O comunicado afirma que o grupo continuará sua guerra santa contra alvos ocidentais após a morte de seu líder. Zawahiri trabalhava proximamente com Bin Laden desde meados dos anos 1980, quando a dupla se envolveu na luta contra as forças soviéticas que estavam no Afeganistão. A parceria resultou na criação da Al-Qaeda e no atentado de 11 de setembro de 2001, nos Estados Unidos.

Zawahiri assume a rede em um período de mudanças importantes, com protestos em países árabes que derrubaram presidentes na Tunísia e no Egito, além de gerarem conflitos na Líbia, no Iêmen e na Síria, onde autoridades confrontam há tempos extremistas muçulmanos. Além disso, analistas apontam que ganham espaço lideranças extremistas mais jovens, da Al-Qaeda na Península Arábica, em países como Iêmen e Somália.
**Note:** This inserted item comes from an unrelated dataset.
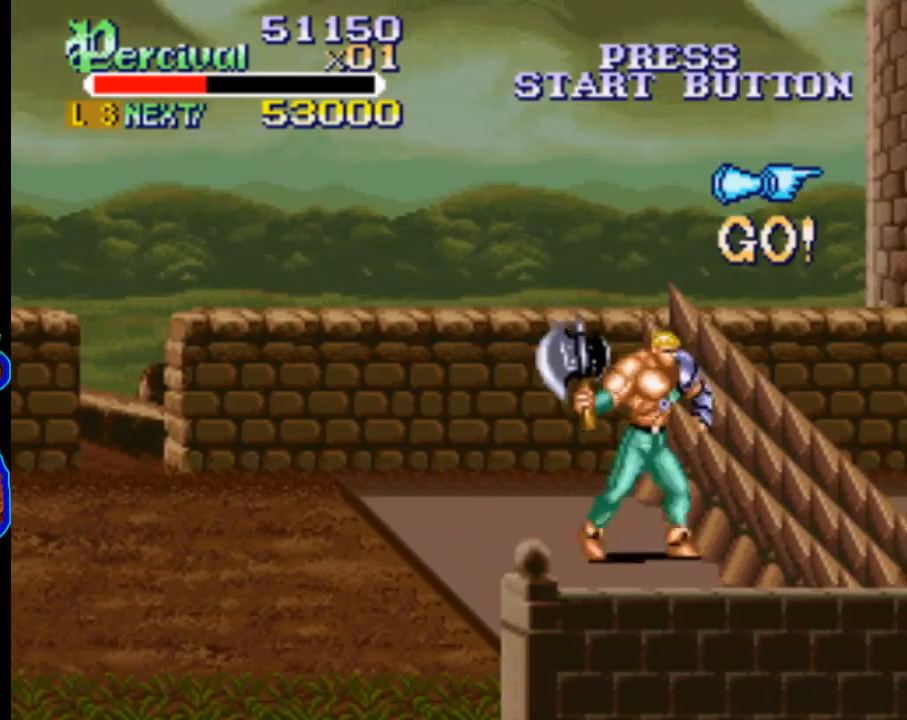
{"buttons": [], "events": [[100, "X", "down"], [367, "X", "up"], [500, "DPAD_RIGHT", "up"]]}
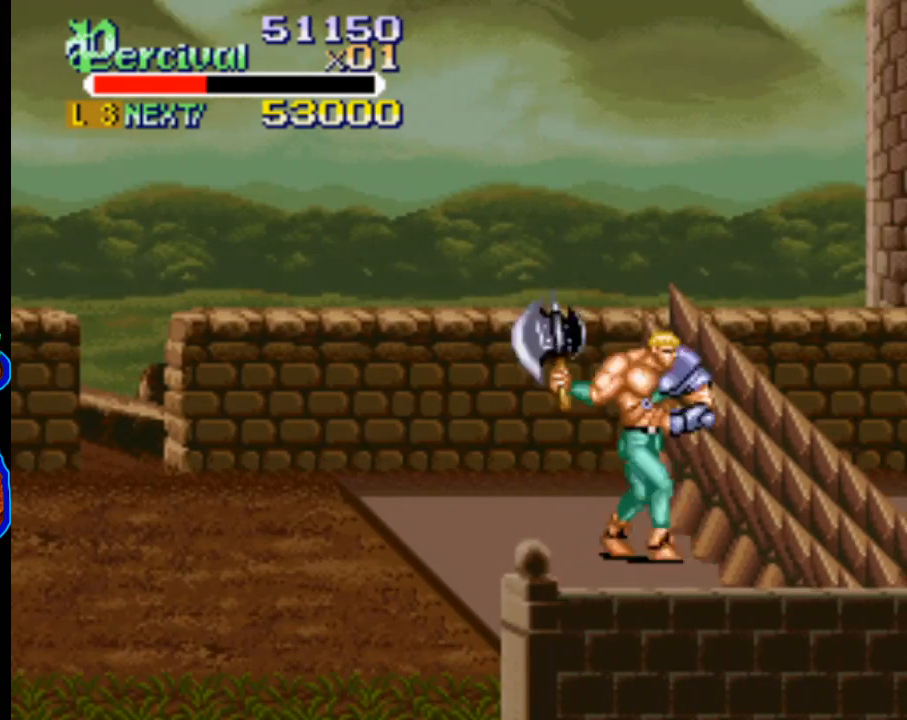
{"buttons": ["DPAD_RIGHT"], "events": [[33, "DPAD_LEFT", "down"], [233, "DPAD_UP", "down"], [267, "DPAD_LEFT", "up"], [267, "DPAD_RIGHT", "down"], [267, "DPAD_UP", "up"]]}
Formado em medicina, Zawahiri tem reputação formidável como líder operacional e teólogo radical, porém sem o mesmo carisma pessoal de Bin Laden, segundo especialistas. “Ele não projeta a calma e o comando de Bin Laden e teve no passado duras discussões com colegas”, disse Magnus Ranstorp, pesquisador diretor do Center for Asymmetric Threat Studies, do sueco National Defense College. “Será um grande desafio para ele manter a coesão e o controle.”

Nascido em uma família respeitável do Cairo, Zawahiri formou um grupo militante ainda enquanto estudava, com o objetivo de criar um Estado islâmico radical. Ele é membro fundador da Jihad Islâmica e chegou a passar três anos em uma cadeia egípcia. As informações são da Dow Jones.